Vampire’s Kiss draws together multiple then-provocative threads and wraps them into a story that suggests vampirism is inherently gay-friendly because both were expressions of transgressive sexual desire. And surprisingly, the perfunctory Phenix Publishers/Pleasure Reader preface to Vampire's Kiss is still, a half-century later, strikingly attuned to its nuances: "Is Damon Sanger, prominent young attorney… a vampire? Or is he merely rationalizing his homosexuality?" This already is twice the level of complexity to which the majority of adult books aspired.

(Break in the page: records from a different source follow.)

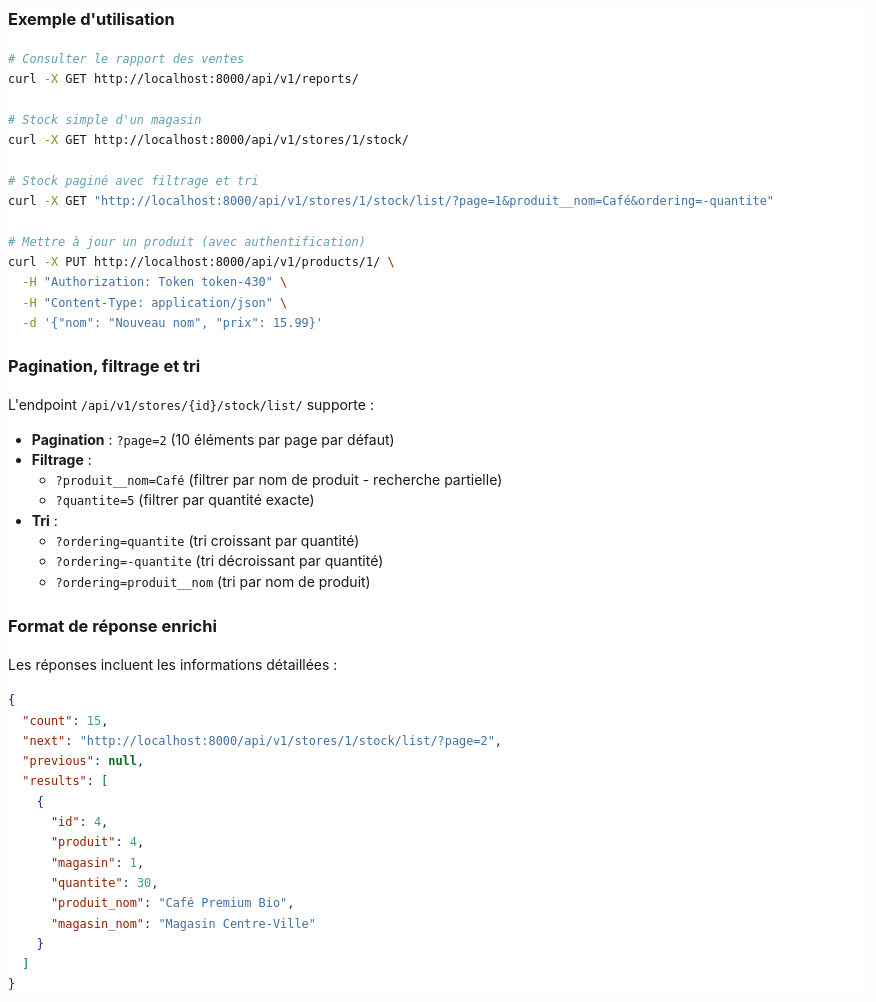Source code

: ### Exemple d'utilisation

```bash
# Consulter le rapport des ventes
curl -X GET http://localhost:8000/api/v1/reports/

# Stock simple d'un magasin
curl -X GET http://localhost:8000/api/v1/stores/1/stock/

# Stock paginé avec filtrage et tri
curl -X GET "http://localhost:8000/api/v1/stores/1/stock/list/?page=1&produit__nom=Café&ordering=-quantite"

# Mettre à jour un produit (avec authentification)
curl -X PUT http://localhost:8000/api/v1/products/1/ \
  -H "Authorization: Token token-430" \
  -H "Content-Type: application/json" \
  -d '{"nom": "Nouveau nom", "prix": 15.99}'
```

### Pagination, filtrage et tri

L'endpoint `/api/v1/stores/{id}/stock/list/` supporte :

- **Pagination** : `?page=2` (10 éléments par page par défaut)
- **Filtrage** : 
  - `?produit__nom=Café` (filtrer par nom de produit - recherche partielle)
  - `?quantite=5` (filtrer par quantité exacte)
- **Tri** : 
  - `?ordering=quantite` (tri croissant par quantité)
  - `?ordering=-quantite` (tri décroissant par quantité)
  - `?ordering=produit__nom` (tri par nom de produit)

### Format de réponse enrichi

Les réponses incluent les informations détaillées :
```json
{
  "count": 15,
  "next": "http://localhost:8000/api/v1/stores/1/stock/list/?page=2",
  "previous": null,
  "results": [
    {
      "id": 4,
      "produit": 4,
      "magasin": 1,
      "quantite": 30,
      "produit_nom": "Café Premium Bio",
      "magasin_nom": "Magasin Centre-Ville"
    }
  ]
}
```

He’s also not as free from common prejudices as he’d like to think — his sniping inner voice is quick to point out that when Damon claims to have been mugged to cover the fact that he got beaten up while cruising, he describes his assailant as a Negro. Damon may be sleeping with Sam, but his reflex is to protect himself from intense scrutiny by giving the white cops an excuse to round up the usual suspects.
Published the year after 1969’s Stonewall riots, which helped bring the gay-rights movement to mainstream attention, Vampire’s Kiss was — like most gay-adult novels — written under a pseudonym. “Sonny Barker” was one of many pen names used by Jerry Murray, who wrote multiple adult novels for Greenleaf Classics’ Pleasure Reader imprint. His straight-oriented credits — mostly as Ray Majors, Lance Baker or Jill Baker, but also as Sam Diego (he lived in, yes, San Diego, then a hotbed of adult publishing), Lance Boyle, Ralph Basura (Spanish for “garbage”) and Murray Montague — far outnumbered his gay ones: Gay Vampire and, to judge by their covers (which you often can do with adult books), Beautiful Bumpkin and Shafter (also 1970), which feature attractive and undraped male anatomies. Making a living as an adult-pulp writer was largely a matter of volume; writers were paid none-too-generous flat fees and received no royalties. Murray appears to have been able to crank them out; in a 2005 interview with the San Diego Reader he estimated that he’d written about 250 adult books.
One last fillip: I’d owned Gay Vampire for years before I ever realized just how smutty that cover is….
I kinda wish you would spoil the whole plot with even the ending revealed because it is unlikely I will ever get to read it.
But darn if you didn't make me want to!